[Work to complete] Copy out, word for word, the blog excerpt below about corruption, rights, and social justice.

If nothing else, my program has taught me that it's far easier to join (or more often to submit to) those inhabiting corruption than to fight for any other alternative.  But, the same were true throughout most of recorded human history; I can think of no exception where electing for corruption within a corrupt system presented the more difficult or higher justice, regardless of what people perceived as that which they had to lose at the time through resistance.

I told my mother something off-the-cuff over Thanksgiving that still resonates with me as I finish writing this post: "Power does not give one the right to abuse it."  Upon critical reflection of my own words as part of my endless attempts to falsify of my own positions and morality, I realized that this is still artifice, still baseless: nothing gives anyone rights.  We give each other rights, since time immemorial, regardless whether we philosophize or categorize them as inalienable and/or a priori.  Since—We can also take them away, as we have done so and will continue to do so, unless We stop them from rescinding or disrespecting what We have established as Our rights.

Only would-be tyrants fear a free and honest will.

Monday, 10 December 2018

On empathic projection

From the webcam of the laptop with which I edited most of this post when I should have been writing my comprehensive exam.  FYI, Einstein was defending Bertrand Russell.
What is social justice?  No. Seriously. What IS it?  Thousands of years of philosophizing and insightful reflection have yet to glean a satisfactory response to a simple yet eminently consequential question.

From the pre-Socratics to Socrates himself, the Western tradition passed down an, at best, provisional explication derivable from the first books of Plato's Republic.  Philosophers have long grappled with the gravity of the question and with the associated gravity of a proficient answer.

[Information provided]
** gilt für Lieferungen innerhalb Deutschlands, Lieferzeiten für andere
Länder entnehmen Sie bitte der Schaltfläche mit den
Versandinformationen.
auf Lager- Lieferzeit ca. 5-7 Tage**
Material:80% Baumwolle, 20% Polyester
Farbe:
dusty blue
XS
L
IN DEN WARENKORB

[Reply]
If nothing else, my program has taught me that it's far easier to join (or more often to submit to) those inhabiting corruption than to fight for any other alternative.  But, the same were true throughout most of recorded human history; I can think of no exception where electing for corruption within a corrupt system presented the more difficult or higher justice, regardless of what people perceived as that which they had to lose at the time through resistance.

I told my mother something off-the-cuff over Thanksgiving that still resonates with me as I finish writing this post: "Power does not give one the right to abuse it."  Upon critical reflection of my own words as part of my endless attempts to falsify of my own positions and morality, I realized that this is still artifice, still baseless: nothing gives anyone rights.  We give each other rights, since time immemorial, regardless whether we philosophize or categorize them as inalienable and/or a priori.  Since—We can also take them away, as we have done so and will continue to do so, unless We stop them from rescinding or disrespecting what We have established as Our rights.

Only would-be tyrants fear a free and honest will.

Monday, 10 December 2018

On empathic projection

From the webcam of the laptop with which I edited most of this post when I should have been writing my comprehensive exam.  FYI, Einstein was defending Bertrand Russell.
What is social justice?  No. Seriously. What IS it?  Thousands of years of philosophizing and insightful reflection have yet to glean a satisfactory response to a simple yet eminently consequential question.

From the pre-Socratics to Socrates himself, the Western tradition passed down an, at best, provisional explication derivable from the first books of Plato's Republic.  Philosophers have long grappled with the gravity of the question and with the associated gravity of a proficient answer.